All entries below are to be reproduced precisely as they stand, without the pictures.

--- INFORMATION GIVEN Enclosed Below ---

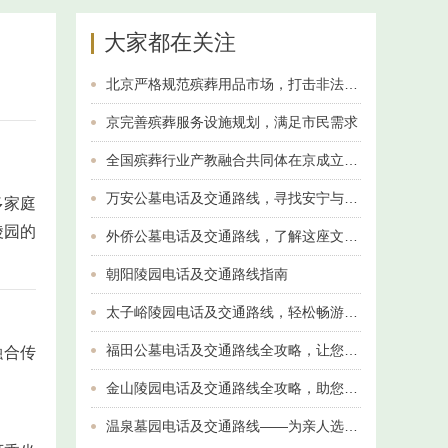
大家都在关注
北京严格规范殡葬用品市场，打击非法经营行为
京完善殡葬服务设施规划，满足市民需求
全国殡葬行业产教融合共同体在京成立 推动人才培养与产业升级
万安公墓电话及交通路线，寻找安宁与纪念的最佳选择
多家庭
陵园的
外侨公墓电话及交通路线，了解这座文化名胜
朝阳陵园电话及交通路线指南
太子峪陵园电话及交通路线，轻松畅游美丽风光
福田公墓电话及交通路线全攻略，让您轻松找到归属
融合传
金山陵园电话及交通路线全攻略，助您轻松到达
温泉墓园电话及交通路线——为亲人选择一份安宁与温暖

--- End of Enclosed INFORMATION GIVEN ---

**ANSWER SPACE**
大家都在关注
北京严格规范殡葬用品市场，打击非法经营行为
京完善殡葬服务设施规划，满足市民需求
全国殡葬行业产教融合共同体在京成立 推动人才培养与产业升级
万安公墓电话及交通路线，寻找安宁与纪念的最佳选择
多家庭
陵园的
外侨公墓电话及交通路线，了解这座文化名胜
朝阳陵园电话及交通路线指南
太子峪陵园电话及交通路线，轻松畅游美丽风光
福田公墓电话及交通路线全攻略，让您轻松找到归属
融合传
金山陵园电话及交通路线全攻略，助您轻松到达
温泉墓园电话及交通路线——为亲人选择一份安宁与温暖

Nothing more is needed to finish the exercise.